Durant ses premiers 25 ans, le Centre du patrimoine a accumulé une importante masse de documents numériques et de documents nés numériques. Il fallait s’assurer de sauvegarder ces documents uniques qui sont à risque élevé de disparaitre. Ces archives numériques représentent un investissement important. Elles sont, toute proportion gardée, d’une valeur inestimable.
Cette richesse des archives électroniques s’est constituée grâce à des subventions de projets et des contributions irremplaçables des nombreux bénévoles qui ont prêté mainforte à la tâche, de donateurs d’archives et de contribuables au fonds Centre du patrimoine. Pour ne donner que quelques exemples parmi plusieurs contributions bénévoles : l’entrée des fiches du catalogue des archives de l’archevêché (Paul Baril), des livres aux lettres de Langevin (Antoine Gaborieau), le catalogage de la bibliothèque (Doris Lemoine et Léonie Boisvert), la description et la numérisation des archives de l’Ensemble folklorique de la Rivière-Rouge (Gisèle Johnson). La contribution de tous les bénévoles et l’ensemble des projets qui ont bénéficié de leur aide sont mentionnés dans les rapports mensuels de la direction et dans les rapports annuels de la SHSB.
Le défi le plus grand de ces années de développement de l’informatique était celui de l’imprévu. Il semblait qu’à mesure que des pratiques et des normes dans la gestion des documents numériques cherchaient à s’instaurer, les dépassements du développement technologique venaient remettre les plans sur le métier. L’adaptation à un développement technologique à croissance accélérée était essentielle.
Et l’avenir ?
Que nous réservent les développements de l’informatique quantique? Et les autres changements technologiques? En jetant un regard sur l’avenir, peut-on souhaiter qu’un jour toute question que nous poserons à la « Toile » passe par une interface d’intelligence artificielle (IA), traduisant la question en langage qui tirera profit au maximum de l’univers de données qui existera pour fournir une réponse à la mesure de chacun dans le format souhaité selon les usages qu’on voudra bien en faire? L’IA saura-t-elle « miner » mieux et plus efficacement pour ensuite livrer des produits faits sur mesure? Allons-nous vers une robotisation (du moins en partie) de la recherche couplée à une robotisation (au moins partielle) des produits culturels? Il est certain qu’au vu des changements qui se sont produits depuis les 30 dernières années, les 30 prochaines années ne seront pas sans nous réserver des surprises.

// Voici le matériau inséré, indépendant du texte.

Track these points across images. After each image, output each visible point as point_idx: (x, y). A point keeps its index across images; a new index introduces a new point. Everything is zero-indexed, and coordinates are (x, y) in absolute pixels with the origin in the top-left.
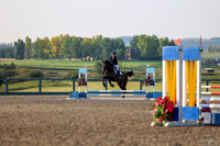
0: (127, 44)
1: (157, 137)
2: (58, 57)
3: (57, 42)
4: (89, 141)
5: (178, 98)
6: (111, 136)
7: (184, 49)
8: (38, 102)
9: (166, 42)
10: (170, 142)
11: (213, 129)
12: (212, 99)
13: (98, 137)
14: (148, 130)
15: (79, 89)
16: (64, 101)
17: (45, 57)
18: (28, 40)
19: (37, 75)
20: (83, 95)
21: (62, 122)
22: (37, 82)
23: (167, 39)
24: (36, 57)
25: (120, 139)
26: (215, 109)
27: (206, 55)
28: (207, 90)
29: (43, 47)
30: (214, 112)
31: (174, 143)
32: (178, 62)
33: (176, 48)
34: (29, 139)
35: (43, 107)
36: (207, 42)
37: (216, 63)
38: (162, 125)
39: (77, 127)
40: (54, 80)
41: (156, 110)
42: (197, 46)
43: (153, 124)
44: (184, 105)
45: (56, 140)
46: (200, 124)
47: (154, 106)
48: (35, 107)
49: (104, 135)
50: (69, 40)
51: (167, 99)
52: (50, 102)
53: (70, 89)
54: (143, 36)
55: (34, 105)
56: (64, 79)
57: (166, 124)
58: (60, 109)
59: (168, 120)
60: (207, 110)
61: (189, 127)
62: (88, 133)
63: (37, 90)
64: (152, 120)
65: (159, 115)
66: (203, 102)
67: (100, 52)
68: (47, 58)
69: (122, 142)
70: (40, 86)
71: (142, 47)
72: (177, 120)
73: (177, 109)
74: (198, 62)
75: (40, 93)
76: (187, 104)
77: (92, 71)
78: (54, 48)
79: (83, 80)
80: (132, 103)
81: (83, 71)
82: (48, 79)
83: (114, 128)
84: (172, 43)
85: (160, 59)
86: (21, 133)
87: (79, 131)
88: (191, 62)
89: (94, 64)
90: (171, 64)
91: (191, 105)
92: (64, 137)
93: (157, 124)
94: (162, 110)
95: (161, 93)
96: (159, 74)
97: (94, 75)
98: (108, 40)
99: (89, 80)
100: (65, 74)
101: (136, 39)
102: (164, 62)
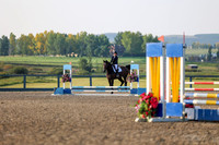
0: (112, 41)
1: (141, 133)
2: (42, 53)
3: (42, 38)
4: (73, 137)
5: (162, 95)
6: (95, 132)
7: (168, 45)
8: (23, 99)
9: (150, 39)
10: (154, 138)
11: (196, 124)
12: (195, 95)
13: (83, 133)
14: (131, 126)
15: (64, 86)
16: (49, 97)
17: (29, 53)
18: (13, 36)
19: (21, 72)
20: (67, 91)
21: (46, 118)
22: (22, 79)
23: (151, 36)
24: (20, 53)
25: (104, 135)
26: (198, 104)
27: (190, 52)
28: (191, 86)
29: (27, 44)
30: (197, 108)
31: (157, 139)
32: (161, 58)
33: (160, 44)
34: (13, 135)
35: (28, 104)
36: (190, 38)
37: (199, 59)
38: (146, 121)
39: (61, 123)
40: (38, 76)
41: (140, 106)
42: (181, 43)
43: (137, 120)
44: (167, 101)
45: (40, 136)
46: (184, 120)
47: (138, 102)
48: (20, 104)
49: (89, 131)
50: (53, 36)
51: (151, 95)
52: (35, 98)
53: (55, 85)
54: (127, 33)
55: (18, 101)
56: (49, 75)
57: (150, 120)
58: (45, 105)
59: (152, 116)
60: (190, 106)
61: (173, 122)
62: (73, 129)
63: (21, 86)
64: (136, 116)
65: (143, 111)
66: (187, 98)
67: (84, 49)
68: (32, 54)
69: (106, 137)
70: (25, 82)
71: (127, 43)
72: (161, 116)
73: (161, 105)
74: (182, 59)
75: (25, 89)
76: (171, 100)
77: (77, 68)
78: (39, 45)
79: (68, 76)
80: (117, 100)
81: (67, 67)
82: (32, 75)
83: (99, 124)
84: (156, 40)
85: (144, 55)
86: (5, 129)
87: (63, 127)
88: (174, 59)
89: (78, 60)
90: (154, 60)
91: (175, 101)
92: (48, 133)
93: (141, 120)
94: (146, 106)
95: (145, 89)
96: (143, 70)
97: (79, 71)
98: (92, 37)
99: (73, 77)
100: (50, 70)
101: (120, 36)
102: (148, 59)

Il faudrait aussi considérer dans ce regard sur l’avenir les transformations de société qui vont s’opérer et les nouveaux questionnements qui s’ensuivront. Au début du XXe siècle, on ne pouvait pas croire qu’un humain alunerait en 1969. Pareillement, on ne peut pas s’imaginer ce que permettra la technologie de 2092. Verra-t-on l’usage de satellites comme dépôts numériques, ou même des archives entreposées dans un nuage lunaire ?
Et que sera cette société dans 69 ans? Ce que l’on peut espérer, c’est qu’avec les bonnes pratiques de préservation, les archives d’hier et celles créées aujourd’hui et dans les années à venir lui seront accessibles, assurant un certain lien avec son passé. Il lui sera aussi possible de mettre en question nos présupposés, nos hypothèses et nos préjugés.